The first call should take ~1–2 seconds. Send the exact same prompt again and you’ll see it return in milliseconds — that’s the cacheTtl: 60 config doing its job. Open the Cloudflare dashboard → AIAI Gateway → your gateway and you’ll see both requests, with the second flagged as a cache hit, plus latency and token usage on every entry.

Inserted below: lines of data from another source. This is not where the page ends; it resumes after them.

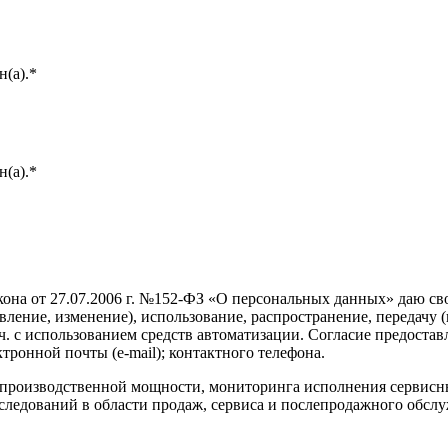
(а).*
(а).*
она от 27.07.2006 г. №152-ФЗ «О персональных данных» даю свое
овление, изменение), использование, распространение, передачу 
ч. с использованием средств автоматизации. Согласие предост
ктронной почты (e-mail); контактного телефона.
 в производственной мощности, мониторинга исполнения сервис
ледований в области продаж, сервиса и послепродажного обслу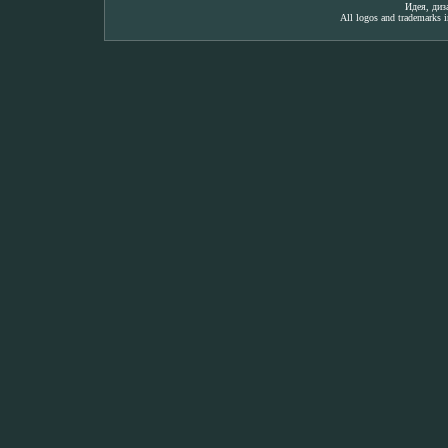
Идея, ди
All logos and trademarks in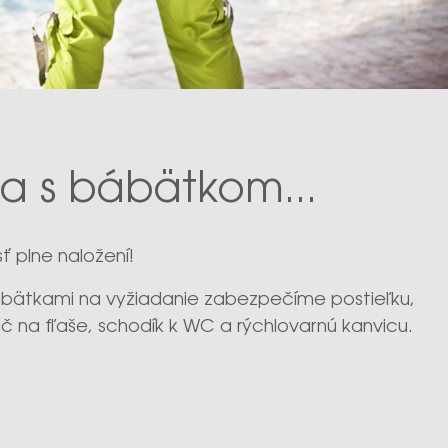
a s bábätkom...
ť plne naložení!
ábätkami na vyžiadanie zabezpečíme postieľku,
ač na fľaše, schodík k WC a rýchlovarnú kanvicu.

Every prop on Cloudflare.AiGateway maps to an update API call — no replacement, no downtime. A typical production-grade config might look like:

const gateway = yield* Cloudflare.AiGateway("Gateway", {
id: "prod-gateway",
cacheTtl: 300,
cacheInvalidateOnUpdate: true,
rateLimitingInterval: 60,
rateLimitingLimit: 100,
rateLimitingTechnique: "sliding",
collectLogs: true,
logManagement: 100_000,
logManagementStrategy: "DELETE_OLDEST",
authentication: true,
});

Bumping cacheTtl, rateLimitingLimit, or toggling authentication is a single bun alchemy deploy away — the diff updates the gateway in place.

Your Worker now has every Cloudflare primitive the tutorial set covers — Durable Objects, hibernatable WebSockets, a Container, a Workflow, and an AI Gateway — all wired together as a single typed Effect program. From here, browse the Concepts, Guides, and Providers sections to keep building.